Punto de fuga
Nostalgia de la rutina

Periodista desde 1994, especializada en ciudad, cultura y arte. Columnista de opinión desde 2007. Tiene una maestría en Historia por la Universidad Andina Simón Bolívar. Autora y editora de libros.
Actualizada:
Vengo de vuelta de tres semanas de vivir como semi-nómada digital. Todo muy emocionante. Todo muy agotador, también. Además de una cantidad de imágenes apelotonadas en alguna parte de mi cerebro (soy de tomar pocas fotos), sumadas a la alegría de haber vuelto a ver y a querer lugares y personas, me queda una certeza nueva: necesito, desesperadamente, mi rutina.
No sé si a ustedes también les está pasando que se sienten medio desorientados en la transición, justo ahora que se acabaron las vacaciones -al menos para quienes vivimos al norte de la línea ecuatorial- y los rituales y las obligaciones de siempre nos esperan con los brazos abiertos. A no pocos esta idea les resulta espeluznante, porque por algún equívoco semántico se ha convertido a la rutina en sinónimo de aburrimiento, de tristeza, de todo lo que está mal. Discrepo.
Tras días intensos de levantarme en cuatro lugares distintos en la misma semana y comer cosas riquísimas, tan especiales como largamente añoradas, en donde se me ocurriera, me sorprendí cometiendo una blasfemia contra el ethos viajero y desenfadado de la cofradía nómada digital, que ya suma más de 40 millones de almas desperdigadas por todo el mundo, laptop y mochila en mano: quería estar en mi casa; levantándome todos los días a la misma hora, intercalando mis desayunos habituales, cenando las mismas tres cosas que cocino bien, manejar los ocho minutos exactos por las mismas calles que me conducen a mi oficina, salir disparada a las cinco de la tarde para ir a subirme a una bicicleta estática, etc.

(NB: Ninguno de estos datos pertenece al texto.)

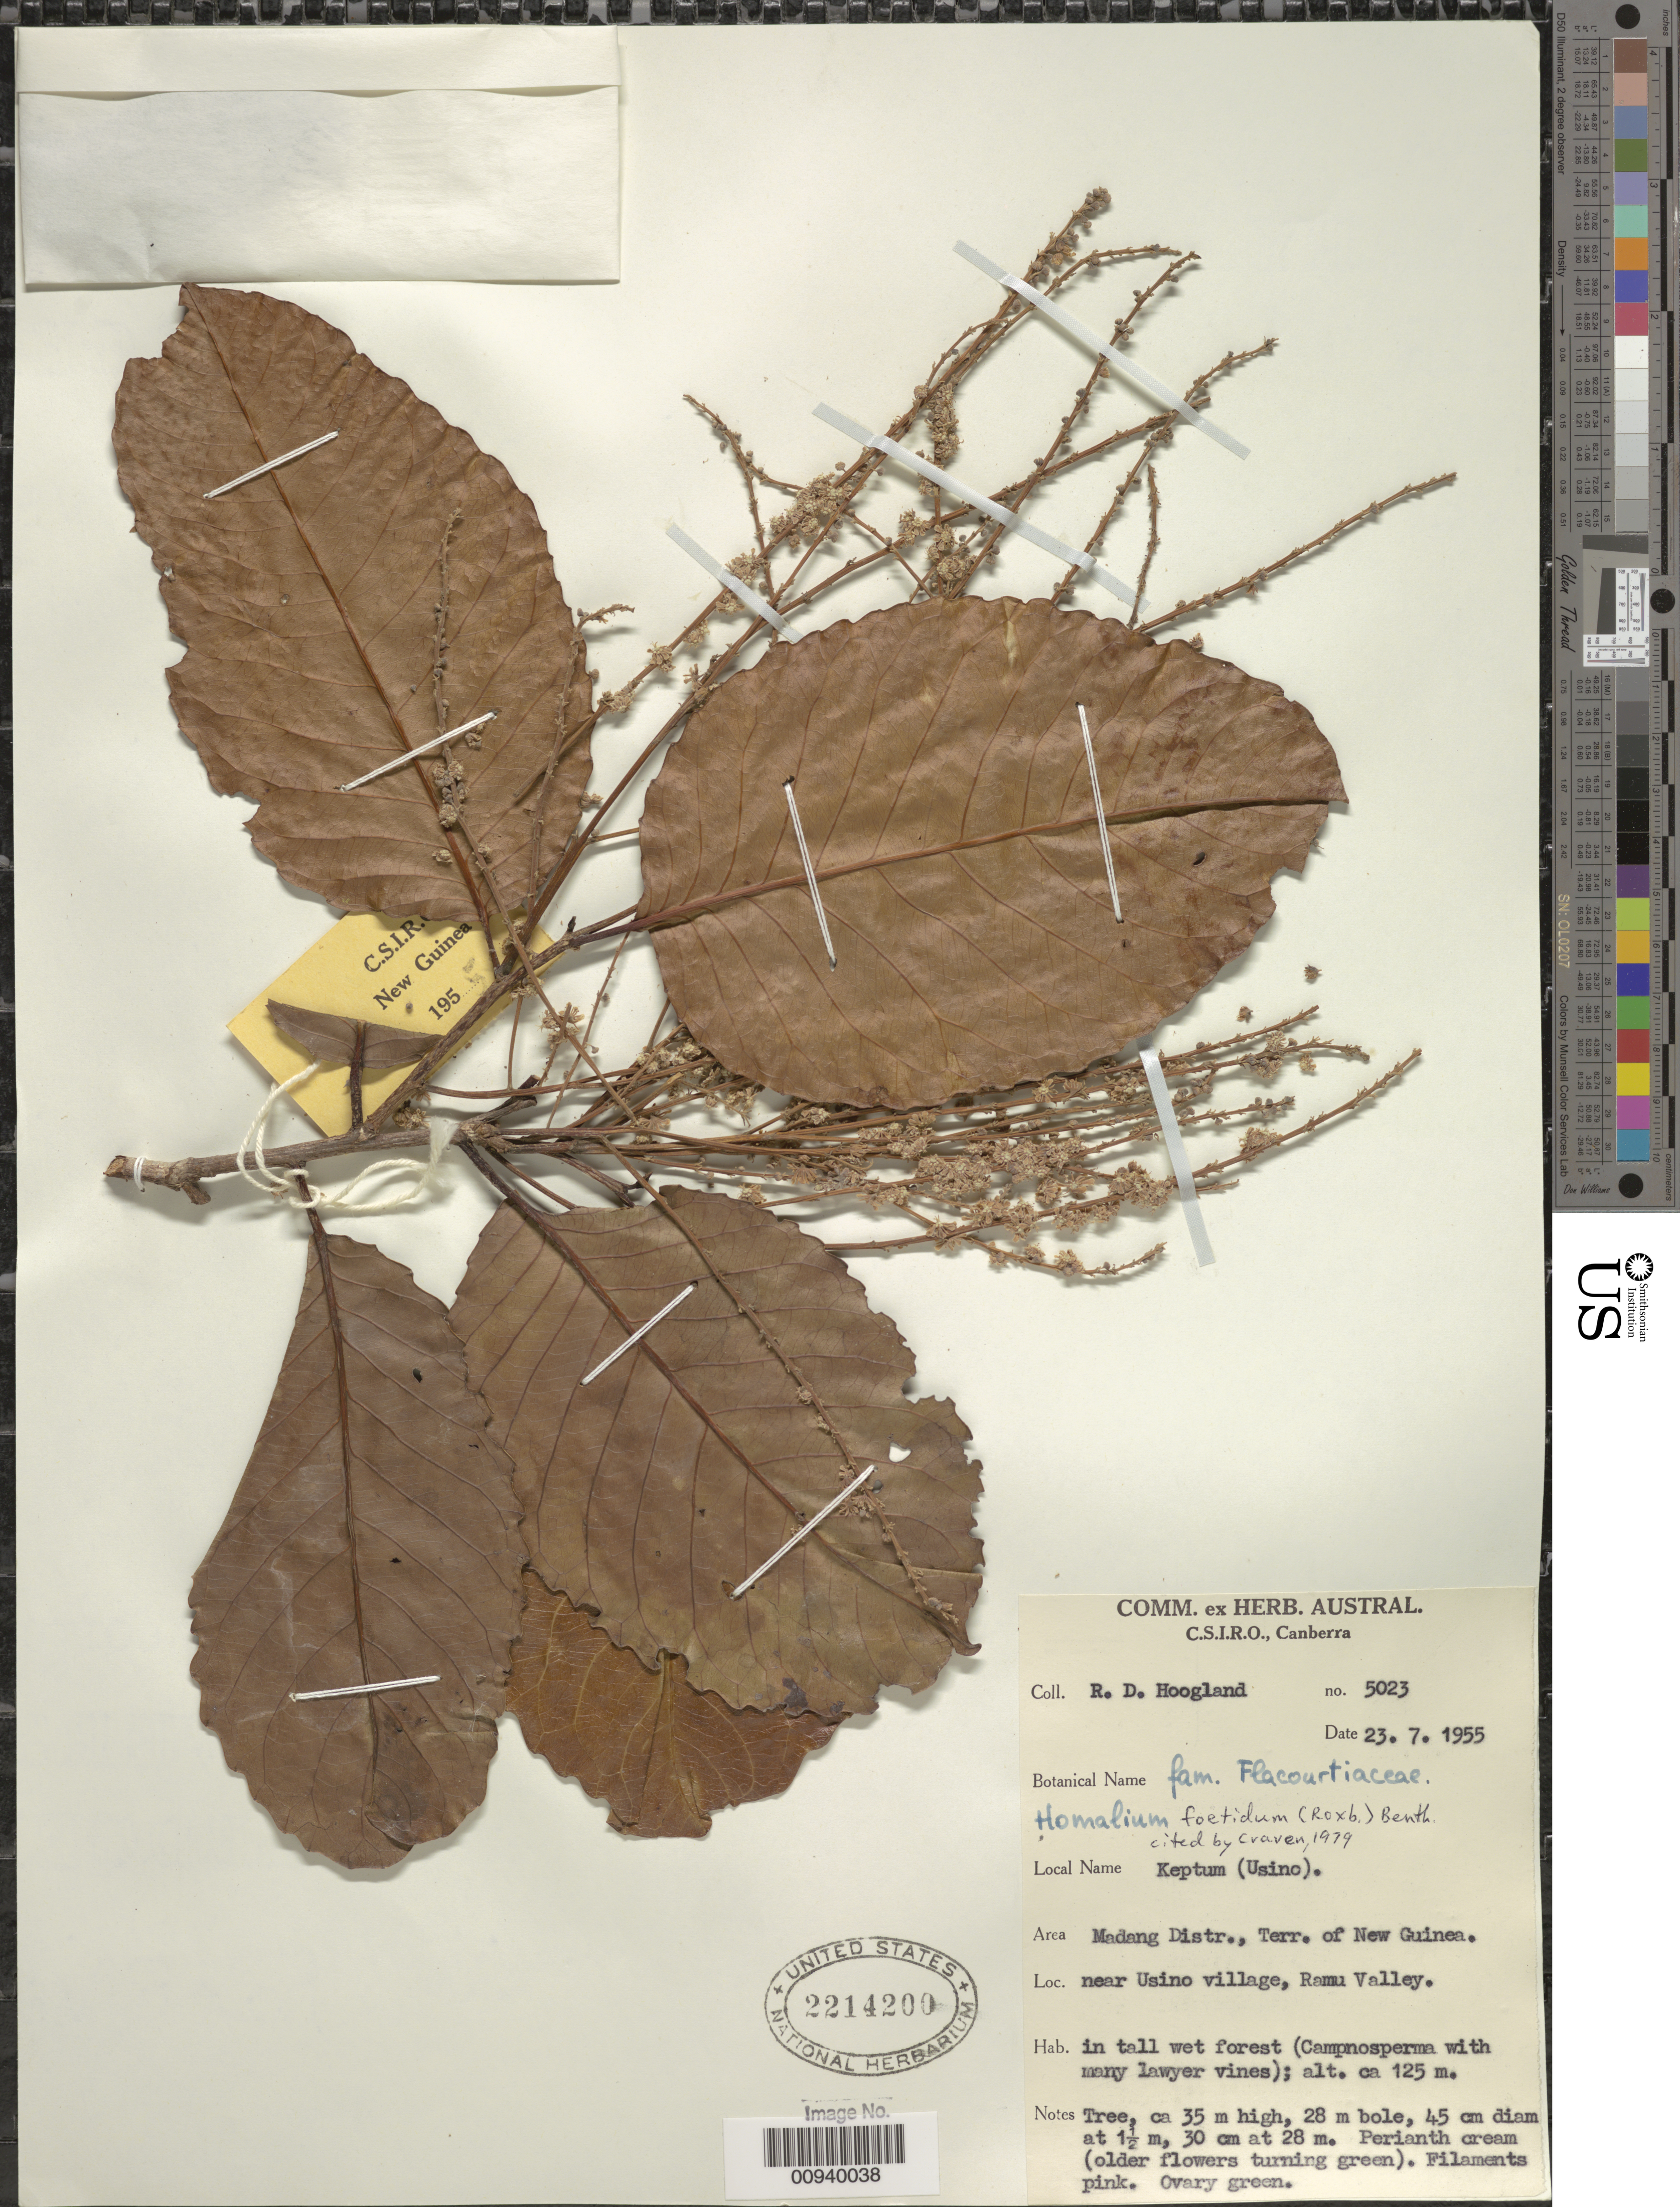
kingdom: Plantae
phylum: Tracheophyta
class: Magnoliopsida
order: Malpighiales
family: Salicaceae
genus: Homalium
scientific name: Homalium foetidum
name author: (Roxb.) Benth.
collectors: R. D. Hoogland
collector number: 5023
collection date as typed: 23 Jul 1955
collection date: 1955-07-23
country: Papua New Guinea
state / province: Madang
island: New Guinea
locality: near Usino village, Ramu Valley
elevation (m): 125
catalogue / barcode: US 2214200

Normalmente se habla de y se veneran las rutinas creativas, de músicos, escritores, pintores, artistas en general; y, últimamente, de las de la gente que sabe cómo hacer plata (que es exitosa, dicen). Pero no de las rutinas humildes que nos mantienen con los pies en la tierra, viviendo inconscientes, quizás alegres, nuestros pequeños días. Esa es la rutina de la que he venido sintiendo una nostalgia arrebatada y que aún no recupero por completo. El desvío me sigue pasando factura. Cambios de horarios, refrigeradoras vacías, trámites pendientes y cansancios acumulados también me estaban esperando con los brazos abiertos a la vuelta de mis días locos. ¿A ustedes no?
Sé que es solo una ilusión, una añoranza de lo que nunca jamás sucedió (con el perdón de los odiadores de Joaquín Sabina), pero es como querer vivir dentro de la película ‘Perfect days’, de Wim Wenders, esa preciosidad en la que me quedé pensando por semanas después de haberla visto. Su cualidad hipnótica, inspiradora, dejándonos entrar en la vida imperturbable, repetitiva y cautivante (por repetitiva) de Hirayama y su tarea diaria de limpiar baños públicos en Tokio.
Entonces, para empezar a retomar mi rutina, estoy sentada cumpliendo con la tarea en que me ocupo los jueves cada dos semanas, cuando puntualmente en la noche termino de escribir y envío el artículo que saldrá el sábado en Primicias. Solas, mi laptop y yo, siempre a media luz. Ella, imperturbable, eficiente; yo, recorriendo por millonésima vez las mismas teclas, tomando agua fría o té como si estuviera atravesando el desierto, tratando de concentrarme sin desviarme a mirar de reojo mi teléfono o de despistarme en los planes de la próxima escapada que me saque de la rutina, esa que acabo de descubrir que añoro tanto.